Pensez à un modèle hybride, a-t-il observé, avec un programme de base couvrant la sécurité des réseaux, la réponse aux incidents, les renseignements sur les menaces et l’architecture sécurisée, associé à des pistes de spécialisation : sécurité offensive, sécurité du cloud, sécurité OT/ICS et sécurité de l’IA.

Il a absolument besoin de partenariats avec des employeurs qui s’engagent à embaucher des diplômés, créant ainsi un lien direct entre l’éducation et l’emploi, a-t-il ajouté.
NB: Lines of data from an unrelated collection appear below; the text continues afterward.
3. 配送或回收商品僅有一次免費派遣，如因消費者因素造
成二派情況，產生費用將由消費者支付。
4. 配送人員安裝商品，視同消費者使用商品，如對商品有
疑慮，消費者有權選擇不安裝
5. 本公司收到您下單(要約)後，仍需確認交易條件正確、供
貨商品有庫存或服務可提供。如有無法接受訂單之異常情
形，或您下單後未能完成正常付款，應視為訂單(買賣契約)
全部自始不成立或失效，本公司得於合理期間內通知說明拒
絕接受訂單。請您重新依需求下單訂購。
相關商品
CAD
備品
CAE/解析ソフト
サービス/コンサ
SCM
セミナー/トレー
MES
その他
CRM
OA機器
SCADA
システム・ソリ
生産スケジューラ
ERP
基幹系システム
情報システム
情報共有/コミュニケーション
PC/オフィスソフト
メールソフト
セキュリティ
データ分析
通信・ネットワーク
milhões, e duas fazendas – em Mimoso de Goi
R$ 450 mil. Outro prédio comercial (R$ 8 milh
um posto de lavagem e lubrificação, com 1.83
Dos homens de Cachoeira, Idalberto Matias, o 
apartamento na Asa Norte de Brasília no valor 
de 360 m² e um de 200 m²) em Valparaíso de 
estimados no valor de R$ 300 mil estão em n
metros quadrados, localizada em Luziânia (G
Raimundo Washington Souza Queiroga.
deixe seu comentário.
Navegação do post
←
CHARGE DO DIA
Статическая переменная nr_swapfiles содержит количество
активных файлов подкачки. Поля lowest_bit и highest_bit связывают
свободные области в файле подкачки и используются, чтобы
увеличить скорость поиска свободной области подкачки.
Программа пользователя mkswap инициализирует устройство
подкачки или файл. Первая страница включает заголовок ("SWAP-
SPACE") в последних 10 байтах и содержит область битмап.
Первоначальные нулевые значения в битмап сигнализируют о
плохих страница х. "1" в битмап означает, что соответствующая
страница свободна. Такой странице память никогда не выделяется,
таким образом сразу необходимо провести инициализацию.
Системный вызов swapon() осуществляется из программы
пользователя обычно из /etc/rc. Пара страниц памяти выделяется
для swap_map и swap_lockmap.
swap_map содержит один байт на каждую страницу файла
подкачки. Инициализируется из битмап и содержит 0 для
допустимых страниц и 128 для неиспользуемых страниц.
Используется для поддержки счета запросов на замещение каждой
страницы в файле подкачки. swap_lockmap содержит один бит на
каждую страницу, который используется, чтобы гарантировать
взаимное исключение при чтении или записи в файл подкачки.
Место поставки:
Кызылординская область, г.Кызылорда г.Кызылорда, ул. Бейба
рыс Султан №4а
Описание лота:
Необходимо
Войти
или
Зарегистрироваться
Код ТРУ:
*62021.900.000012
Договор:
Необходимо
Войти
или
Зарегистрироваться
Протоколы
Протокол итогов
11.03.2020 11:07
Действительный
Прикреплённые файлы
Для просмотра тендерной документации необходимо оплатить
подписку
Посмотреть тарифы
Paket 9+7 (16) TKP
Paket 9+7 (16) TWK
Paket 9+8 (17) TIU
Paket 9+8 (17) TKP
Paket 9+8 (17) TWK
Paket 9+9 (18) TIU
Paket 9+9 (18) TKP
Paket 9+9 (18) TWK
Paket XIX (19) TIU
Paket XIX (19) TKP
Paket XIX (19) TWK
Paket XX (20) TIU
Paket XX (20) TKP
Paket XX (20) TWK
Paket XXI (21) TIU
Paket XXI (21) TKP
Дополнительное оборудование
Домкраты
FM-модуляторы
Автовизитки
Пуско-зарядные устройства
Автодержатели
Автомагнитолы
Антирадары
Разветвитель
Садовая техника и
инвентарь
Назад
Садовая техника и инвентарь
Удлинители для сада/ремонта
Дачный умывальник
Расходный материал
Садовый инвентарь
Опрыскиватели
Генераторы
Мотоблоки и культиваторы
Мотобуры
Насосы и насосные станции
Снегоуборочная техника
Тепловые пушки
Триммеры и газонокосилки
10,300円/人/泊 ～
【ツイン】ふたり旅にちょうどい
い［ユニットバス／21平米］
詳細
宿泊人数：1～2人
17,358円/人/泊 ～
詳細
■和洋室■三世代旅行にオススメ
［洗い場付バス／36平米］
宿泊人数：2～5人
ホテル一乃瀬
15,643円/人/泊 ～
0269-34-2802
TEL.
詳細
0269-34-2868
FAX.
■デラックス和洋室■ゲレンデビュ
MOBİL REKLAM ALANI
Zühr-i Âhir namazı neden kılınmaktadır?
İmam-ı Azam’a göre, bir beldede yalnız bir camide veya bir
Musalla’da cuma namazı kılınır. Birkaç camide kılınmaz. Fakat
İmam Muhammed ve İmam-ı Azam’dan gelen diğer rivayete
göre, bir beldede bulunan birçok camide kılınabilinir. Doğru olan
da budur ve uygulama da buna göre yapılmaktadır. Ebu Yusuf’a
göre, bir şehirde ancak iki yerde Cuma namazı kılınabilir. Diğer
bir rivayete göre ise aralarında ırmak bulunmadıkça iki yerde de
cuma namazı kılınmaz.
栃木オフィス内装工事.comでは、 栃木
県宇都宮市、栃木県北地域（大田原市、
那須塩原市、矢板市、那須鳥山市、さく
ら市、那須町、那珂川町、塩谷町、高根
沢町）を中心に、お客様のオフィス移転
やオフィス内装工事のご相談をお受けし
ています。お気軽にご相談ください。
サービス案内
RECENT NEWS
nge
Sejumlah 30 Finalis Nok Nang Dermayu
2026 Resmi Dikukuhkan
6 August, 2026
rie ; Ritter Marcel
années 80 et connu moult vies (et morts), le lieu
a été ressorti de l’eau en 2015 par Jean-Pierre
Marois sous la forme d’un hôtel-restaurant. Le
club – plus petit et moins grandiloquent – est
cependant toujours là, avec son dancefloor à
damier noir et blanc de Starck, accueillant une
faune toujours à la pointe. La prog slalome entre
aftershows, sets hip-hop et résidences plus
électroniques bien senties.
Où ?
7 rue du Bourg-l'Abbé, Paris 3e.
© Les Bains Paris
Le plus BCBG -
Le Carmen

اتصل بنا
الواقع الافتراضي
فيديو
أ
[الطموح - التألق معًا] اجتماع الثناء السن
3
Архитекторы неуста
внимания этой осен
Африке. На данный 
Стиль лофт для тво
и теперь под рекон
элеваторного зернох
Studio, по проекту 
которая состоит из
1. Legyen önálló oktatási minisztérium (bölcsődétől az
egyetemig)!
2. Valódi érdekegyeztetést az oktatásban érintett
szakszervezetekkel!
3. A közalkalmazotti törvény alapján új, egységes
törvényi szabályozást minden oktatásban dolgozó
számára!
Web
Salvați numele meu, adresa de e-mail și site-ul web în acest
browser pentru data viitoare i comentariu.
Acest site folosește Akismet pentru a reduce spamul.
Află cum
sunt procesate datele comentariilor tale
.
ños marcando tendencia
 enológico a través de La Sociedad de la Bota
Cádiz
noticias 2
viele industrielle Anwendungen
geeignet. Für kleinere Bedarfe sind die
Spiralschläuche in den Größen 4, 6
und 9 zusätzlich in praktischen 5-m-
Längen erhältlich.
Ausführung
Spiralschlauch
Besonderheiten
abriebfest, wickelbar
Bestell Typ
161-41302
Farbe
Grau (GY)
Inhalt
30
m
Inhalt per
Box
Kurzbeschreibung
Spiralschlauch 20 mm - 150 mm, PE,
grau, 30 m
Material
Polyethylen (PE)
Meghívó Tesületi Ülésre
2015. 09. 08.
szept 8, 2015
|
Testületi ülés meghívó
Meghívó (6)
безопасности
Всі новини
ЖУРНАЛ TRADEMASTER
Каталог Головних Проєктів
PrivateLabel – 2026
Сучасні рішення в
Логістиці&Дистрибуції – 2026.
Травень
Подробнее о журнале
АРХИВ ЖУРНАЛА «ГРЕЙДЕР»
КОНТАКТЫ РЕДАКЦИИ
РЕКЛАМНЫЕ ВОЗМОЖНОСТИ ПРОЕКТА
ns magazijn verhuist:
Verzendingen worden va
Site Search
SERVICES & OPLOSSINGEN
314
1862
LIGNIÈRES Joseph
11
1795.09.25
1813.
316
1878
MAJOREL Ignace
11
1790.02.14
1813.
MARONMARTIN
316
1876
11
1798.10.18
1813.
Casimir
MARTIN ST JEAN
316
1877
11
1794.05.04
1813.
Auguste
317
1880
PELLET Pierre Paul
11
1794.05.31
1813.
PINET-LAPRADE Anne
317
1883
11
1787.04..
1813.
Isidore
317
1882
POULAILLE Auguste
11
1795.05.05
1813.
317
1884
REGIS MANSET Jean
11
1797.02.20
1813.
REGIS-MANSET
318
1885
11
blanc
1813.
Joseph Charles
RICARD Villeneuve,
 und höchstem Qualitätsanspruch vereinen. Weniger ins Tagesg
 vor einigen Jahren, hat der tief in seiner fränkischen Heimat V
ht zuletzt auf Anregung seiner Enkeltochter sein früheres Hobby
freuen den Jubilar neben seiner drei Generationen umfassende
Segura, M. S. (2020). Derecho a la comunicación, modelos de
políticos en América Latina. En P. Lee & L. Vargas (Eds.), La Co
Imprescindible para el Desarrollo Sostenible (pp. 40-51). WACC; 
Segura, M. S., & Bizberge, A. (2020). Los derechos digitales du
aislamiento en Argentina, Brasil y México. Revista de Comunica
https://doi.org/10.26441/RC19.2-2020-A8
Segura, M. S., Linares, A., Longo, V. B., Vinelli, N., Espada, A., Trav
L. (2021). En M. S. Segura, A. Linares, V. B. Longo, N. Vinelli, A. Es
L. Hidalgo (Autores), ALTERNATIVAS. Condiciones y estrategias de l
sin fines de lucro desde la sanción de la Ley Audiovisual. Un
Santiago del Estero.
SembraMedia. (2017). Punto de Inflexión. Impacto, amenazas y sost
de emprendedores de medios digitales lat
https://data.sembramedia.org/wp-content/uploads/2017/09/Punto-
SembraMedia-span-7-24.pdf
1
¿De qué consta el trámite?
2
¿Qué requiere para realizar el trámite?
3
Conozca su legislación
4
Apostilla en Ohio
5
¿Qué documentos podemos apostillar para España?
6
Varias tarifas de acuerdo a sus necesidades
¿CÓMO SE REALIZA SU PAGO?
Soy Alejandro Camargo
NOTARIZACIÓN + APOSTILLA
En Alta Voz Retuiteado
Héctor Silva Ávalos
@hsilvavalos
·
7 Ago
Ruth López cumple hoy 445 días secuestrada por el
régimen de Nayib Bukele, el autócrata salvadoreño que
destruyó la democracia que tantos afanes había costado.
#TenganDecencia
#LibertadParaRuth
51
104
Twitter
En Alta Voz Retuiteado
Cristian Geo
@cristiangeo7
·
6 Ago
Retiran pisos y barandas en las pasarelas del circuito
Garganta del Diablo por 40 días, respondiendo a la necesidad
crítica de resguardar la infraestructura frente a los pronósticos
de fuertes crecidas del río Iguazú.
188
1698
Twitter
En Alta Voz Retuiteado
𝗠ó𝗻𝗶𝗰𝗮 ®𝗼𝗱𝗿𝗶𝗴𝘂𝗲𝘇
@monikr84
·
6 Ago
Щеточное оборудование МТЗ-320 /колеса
L’infrastructure de formation virtuelle existante de l’armée pourrait servir de base, même si elle devrait être considérablement améliorée, adaptée à un usage civil et intégrée aux programmes d’accréditation des collèges communautaires, comme ceux de la loi PIVOTT.

Limites des modèles de formation actuels

Toute académie devrait exiger une formation pratique dans de grands environnements d’entreprise simulés et des conseils de professionnels expérimentés qui instruiraient et exerceraient les stagiaires, a conseillé Ian Amit, fondateur et PDG de Gomboc, un fournisseur de solutions automatisées de sécurité des infrastructures cloud, à New York.

« Les éléments clés du travail d’un professionnel de la cybersécurité impliquent une coordination étroite avec les autres parties prenantes », a-t-il déclaré à TechNewsWorld. Il ne s’agit pas de maîtrise d’outils ou de langages spécifiques, mais plutôt d’expérience de travail sur des incidents et de coordination de réponses.

Cependant, Amit a fait valoir que nous n’avons pas besoin de davantage de travailleurs débutants dans le secteur de la cybersécurité. Il déborde déjà de personnes qui ont du mal à s’intégrer sur le marché du travail, d’autant plus que des outils plus avancés sont proposés pour aider à accomplir les tâches effectuées par les travailleurs débutants.

Cela semble être la vision du gouvernement sur la macroéconomie. Alors que les professionnels qualifiés sont rares, les initiatives proposant une formation virtuelle pour occuper des postes de débutant sont tout simplement peu judicieuses, a-t-il soutenu.

S’il est absolument vrai qu’il existe un déficit majeur de cyberprofessionnels et de main-d’œuvre, ce qui est problématique, compte tenu de l’escalade des cybertensions et des incursions d’adversaires parrainés ou soutenus indirectement par l’Iran, la Russie, la Corée du Nord et la Chine, la formation à elle seule ne peut pas résoudre le problème du déficit, a ajouté Jeff Le, directeur général de 100 Mile Strategies, une société de conseil en affaires gouvernementales et en technologies émergentes à Washington, DC.

Il faut un investissement concerté et un jumelage spécifique pour réduire la surabondance de certifications et mettre l’accent sur l’expertise basée sur les compétences et les modèles d’apprentissage, a-t-il déclaré à TechNewsWorld.

Avertissement de sécurité nationale

L’accent mis par l’ISA sur la cybersécurité nationale en tant que responsabilité partagée entre le public et le privé est parfait, a noté Rosario Mastrogiacomo, directeur de la stratégie chez Sphere Technology Solutions, une société de logiciels et de services de gouvernance des données, à Hoboken, dans le New Jersey.

« Mais les défis liés à la main-d’œuvre ne seront pas résolus uniquement par des politiques », a-t-il déclaré à TechNewsWorld. « Nous avons besoin d’une infrastructure évolutive et durable pour un apprentissage continu, d’un meilleur alignement entre la conformité et la réduction réelle des risques, ainsi que d’outils permettant aux équipes de sécurité de se concentrer sur la prévention et non sur la paperasse. »

« Le rapport de l’ISA est un signal d’alarme », a ajouté Ensar Seker, RSSI de SOCRadar, une société de renseignement sur les menaces, à Newark, dans le Del.. « Il recadre la cybersécurité non pas comme un centre de coûts ou un silo informatique mais comme un pilier de la force nationale », a-t-il déclaré à TechNewsWorld.

Nous avons besoin de réformes systémiques, certes, mais nous devons également humaniser le défi de la main-d’œuvre, a-t-il poursuivi. L’épuisement professionnel, la fragmentation et les pénuries de talents peuvent être résolus, mais seulement si nous traitons les cyberprofessionnels non seulement comme des défenseurs, mais comme des actifs stratégiques dans lesquels il vaut la peine d’investir.